= Action–domain–responder =

Software architectural pattern

Action–domain–responder (ADR) is a software architectural pattern that was proposed by Paul M. Jones as a refinement of Model–view–controller (MVC) that is better suited for web applications. ADR was devised to match the request-response flow of HTTP communications more closely than MVC, which was originally designed for desktop software applications. Similar to MVC, the pattern is divided into three parts.

== Components ==
- The action takes HTTP requests (URLs and their methods) and uses that input to interact with the domain, after which it passes the domain's output to one and only one responder.
- The domain can modify state, interacting with storage and/or manipulating data as needed. It contains the business logic.
- The responder builds the entire HTTP response from the domain's output which is given to it by the action.

== Comparison to MVC ==
ADR should not be mistaken for a renaming of MVC; however, some similarities do exist.
- The MVC model is very similar to the ADR domain.
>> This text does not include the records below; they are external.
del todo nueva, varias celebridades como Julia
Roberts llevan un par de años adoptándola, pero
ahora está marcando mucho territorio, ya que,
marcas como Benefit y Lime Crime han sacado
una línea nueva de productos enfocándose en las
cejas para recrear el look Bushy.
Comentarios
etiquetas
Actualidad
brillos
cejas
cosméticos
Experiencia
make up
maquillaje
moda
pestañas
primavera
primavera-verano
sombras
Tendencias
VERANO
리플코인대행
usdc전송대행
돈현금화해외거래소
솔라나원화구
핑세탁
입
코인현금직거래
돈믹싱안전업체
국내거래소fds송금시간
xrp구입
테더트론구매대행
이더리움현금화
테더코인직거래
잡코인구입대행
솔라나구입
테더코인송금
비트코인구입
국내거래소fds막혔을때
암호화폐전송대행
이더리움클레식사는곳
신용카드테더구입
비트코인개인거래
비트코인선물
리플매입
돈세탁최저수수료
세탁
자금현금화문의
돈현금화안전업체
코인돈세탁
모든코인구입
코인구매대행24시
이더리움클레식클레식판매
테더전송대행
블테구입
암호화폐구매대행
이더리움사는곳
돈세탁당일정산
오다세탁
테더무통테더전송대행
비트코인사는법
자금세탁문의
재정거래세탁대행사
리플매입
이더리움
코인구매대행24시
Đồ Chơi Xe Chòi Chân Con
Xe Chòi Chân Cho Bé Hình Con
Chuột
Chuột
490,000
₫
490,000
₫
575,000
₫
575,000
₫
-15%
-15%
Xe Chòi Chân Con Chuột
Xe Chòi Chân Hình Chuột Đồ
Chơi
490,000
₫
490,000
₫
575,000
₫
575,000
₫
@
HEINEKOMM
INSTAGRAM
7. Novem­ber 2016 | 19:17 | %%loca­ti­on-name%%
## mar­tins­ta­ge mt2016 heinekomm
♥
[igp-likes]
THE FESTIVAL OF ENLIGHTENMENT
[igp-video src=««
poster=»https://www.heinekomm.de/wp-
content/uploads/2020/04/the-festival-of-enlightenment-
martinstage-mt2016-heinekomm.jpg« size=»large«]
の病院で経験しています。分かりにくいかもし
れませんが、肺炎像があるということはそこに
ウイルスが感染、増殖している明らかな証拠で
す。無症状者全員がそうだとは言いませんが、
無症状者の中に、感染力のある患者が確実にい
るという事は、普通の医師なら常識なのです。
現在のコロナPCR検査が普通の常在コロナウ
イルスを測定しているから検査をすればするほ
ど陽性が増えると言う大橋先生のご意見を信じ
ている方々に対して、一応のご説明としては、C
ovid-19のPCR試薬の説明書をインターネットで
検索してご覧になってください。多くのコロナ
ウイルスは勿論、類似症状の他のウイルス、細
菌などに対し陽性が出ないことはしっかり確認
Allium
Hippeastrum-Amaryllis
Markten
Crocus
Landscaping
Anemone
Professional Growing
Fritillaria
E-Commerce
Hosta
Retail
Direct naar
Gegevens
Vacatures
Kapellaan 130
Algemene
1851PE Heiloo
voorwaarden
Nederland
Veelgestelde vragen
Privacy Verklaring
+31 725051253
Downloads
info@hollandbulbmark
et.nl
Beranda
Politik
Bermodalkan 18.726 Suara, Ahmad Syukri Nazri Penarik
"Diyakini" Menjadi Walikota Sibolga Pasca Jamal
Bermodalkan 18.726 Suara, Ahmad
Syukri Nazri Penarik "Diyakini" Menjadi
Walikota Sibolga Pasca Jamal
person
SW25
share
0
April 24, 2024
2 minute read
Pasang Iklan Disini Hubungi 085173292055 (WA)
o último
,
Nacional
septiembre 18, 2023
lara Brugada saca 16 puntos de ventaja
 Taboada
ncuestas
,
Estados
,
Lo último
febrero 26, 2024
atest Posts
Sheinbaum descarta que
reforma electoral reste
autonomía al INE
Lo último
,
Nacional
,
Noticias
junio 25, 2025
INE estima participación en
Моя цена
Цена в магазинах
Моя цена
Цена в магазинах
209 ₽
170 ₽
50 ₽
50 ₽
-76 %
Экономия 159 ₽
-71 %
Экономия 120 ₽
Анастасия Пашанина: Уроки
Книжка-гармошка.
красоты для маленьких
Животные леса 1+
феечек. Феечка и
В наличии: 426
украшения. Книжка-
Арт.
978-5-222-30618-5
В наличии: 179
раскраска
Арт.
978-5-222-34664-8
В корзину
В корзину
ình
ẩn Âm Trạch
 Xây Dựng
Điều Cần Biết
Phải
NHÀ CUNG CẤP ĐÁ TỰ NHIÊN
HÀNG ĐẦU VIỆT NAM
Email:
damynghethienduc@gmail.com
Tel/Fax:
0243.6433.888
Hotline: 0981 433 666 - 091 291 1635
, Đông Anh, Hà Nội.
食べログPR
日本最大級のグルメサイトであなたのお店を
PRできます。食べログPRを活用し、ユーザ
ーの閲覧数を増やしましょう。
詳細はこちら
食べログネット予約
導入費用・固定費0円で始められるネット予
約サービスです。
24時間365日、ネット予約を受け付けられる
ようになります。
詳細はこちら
The difference is in behavior: in MVC, the view can send information to or modify the model, whereas in ADR, the domain only receives information from the action, not the responder.
- In web-centric MVC, the view is merely used by the controller to generate the content of a response, which the controller could then manipulate before sending as output. In ADR, execution control passes to the responder after the action finishes interacting with the domain, and thus the responder is entirely responsible for generating all output. The responder can then use any view or template system that it needs to.
- MVC controllers usually contain several methods that, when combined in a single class, require additional logic to handle properly, like pre- and post-action hooks. Each ADR action, however, is represented by separate classes or closures. In terms of behavior, the action interacts with the domain in the same way that the MVC controller interacts with the model, except that the action does not then interact with a view or template system, but rather passes control to the responder which handles that.